According to Russian news agency ITAR-TASS, Rosatom director general Sergey Kirienko said last week that the Academician Lomonosov could start operating in Chukotka as early as in 2017, but the region "lags far behind" in creating the coastal infrastructure required for that.
Rosenergoatom signed a RUR 9.98 billion ($239 million) purchase contract for the floating plant for Vilyuchinsk, on the Kamchatka Peninsula in the Far East, in July 2009. The 2x35 MWe Academician Lomonosov was due to be completed in 2011 and commissioned in 2012, but the project was delayed due to shipyard insolvency. The two reactors were installed in October 2013.

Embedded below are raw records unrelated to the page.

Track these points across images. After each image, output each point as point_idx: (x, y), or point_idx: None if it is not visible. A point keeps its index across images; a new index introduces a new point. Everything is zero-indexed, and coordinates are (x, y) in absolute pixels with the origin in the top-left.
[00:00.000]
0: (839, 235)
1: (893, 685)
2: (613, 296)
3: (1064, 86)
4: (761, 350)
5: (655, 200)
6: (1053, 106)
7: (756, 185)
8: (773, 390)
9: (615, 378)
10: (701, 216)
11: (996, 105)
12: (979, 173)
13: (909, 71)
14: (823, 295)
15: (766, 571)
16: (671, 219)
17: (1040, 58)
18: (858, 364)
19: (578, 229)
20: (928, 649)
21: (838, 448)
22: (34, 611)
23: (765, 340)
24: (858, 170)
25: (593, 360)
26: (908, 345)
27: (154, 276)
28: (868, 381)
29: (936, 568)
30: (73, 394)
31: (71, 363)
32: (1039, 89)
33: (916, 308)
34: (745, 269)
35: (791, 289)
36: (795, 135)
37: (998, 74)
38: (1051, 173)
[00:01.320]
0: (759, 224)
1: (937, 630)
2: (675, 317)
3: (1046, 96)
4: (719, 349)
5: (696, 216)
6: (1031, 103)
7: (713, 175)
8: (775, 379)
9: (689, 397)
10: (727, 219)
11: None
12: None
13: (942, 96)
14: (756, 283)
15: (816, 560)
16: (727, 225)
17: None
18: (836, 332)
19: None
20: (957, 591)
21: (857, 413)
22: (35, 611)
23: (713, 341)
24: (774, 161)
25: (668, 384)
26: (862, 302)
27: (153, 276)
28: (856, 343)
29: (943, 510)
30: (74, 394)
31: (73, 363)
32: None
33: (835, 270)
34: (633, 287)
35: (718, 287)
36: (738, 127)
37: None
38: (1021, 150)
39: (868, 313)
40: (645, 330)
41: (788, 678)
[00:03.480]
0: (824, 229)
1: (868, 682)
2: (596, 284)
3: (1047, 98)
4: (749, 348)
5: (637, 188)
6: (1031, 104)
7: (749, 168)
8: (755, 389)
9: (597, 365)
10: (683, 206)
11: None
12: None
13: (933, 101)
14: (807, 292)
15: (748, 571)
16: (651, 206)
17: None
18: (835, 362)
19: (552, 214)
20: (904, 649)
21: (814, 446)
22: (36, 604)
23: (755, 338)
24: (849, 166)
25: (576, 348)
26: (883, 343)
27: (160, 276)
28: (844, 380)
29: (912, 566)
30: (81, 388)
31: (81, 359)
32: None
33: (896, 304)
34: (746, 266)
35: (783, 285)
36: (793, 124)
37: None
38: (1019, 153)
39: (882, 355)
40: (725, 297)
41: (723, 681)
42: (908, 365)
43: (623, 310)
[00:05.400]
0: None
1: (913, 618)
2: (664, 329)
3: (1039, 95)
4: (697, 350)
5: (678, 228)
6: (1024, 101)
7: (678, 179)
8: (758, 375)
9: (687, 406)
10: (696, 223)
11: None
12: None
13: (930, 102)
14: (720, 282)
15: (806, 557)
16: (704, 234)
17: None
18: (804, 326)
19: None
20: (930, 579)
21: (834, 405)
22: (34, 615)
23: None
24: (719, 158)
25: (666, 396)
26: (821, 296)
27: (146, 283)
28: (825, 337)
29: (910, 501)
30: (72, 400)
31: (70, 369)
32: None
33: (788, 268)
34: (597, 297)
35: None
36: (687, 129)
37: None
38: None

The keel of Academician Lomonosov was laid in April 2007 at Sevmash in Severodvinsk, but in August 2008 Rosatom cancelled the contract - apparently due to the military workload at Sevmash - and transferred it to the Baltiysky Zavod shipyard, which has experience in building nuclear icebreakers.
New keel-laying took place in May 2009 and the two reactors were delivered from OKBM Afrikantov by August. The 21,500 tonne hull - 144 metres long, 30 m wide - was launched at the end of June 2010.
The state-owned United Shipbuilding Corporation acquired the shipyard in 2012 and a new contract with Baltijsky Zavod-Sudostroyeniye, the successor of the bankrupt namesake, was signed in December 2012.
In June 2009 Rostechnadzor approved the environmental review for the siting licence for the facility, as well as the justification of investment in it.
The reactor assembling and acceptance tests were carried out at Nizhniy Novgorod Machine Engineering Plant (NMZ).
Three companies had contributed: OKBM - development of design and technical follow-up of the manufacture and testing, Izhorskiye Zavody - manufacture of the reactor pressure vessel, and NMZ - manufacture of component parts and reactor assembling.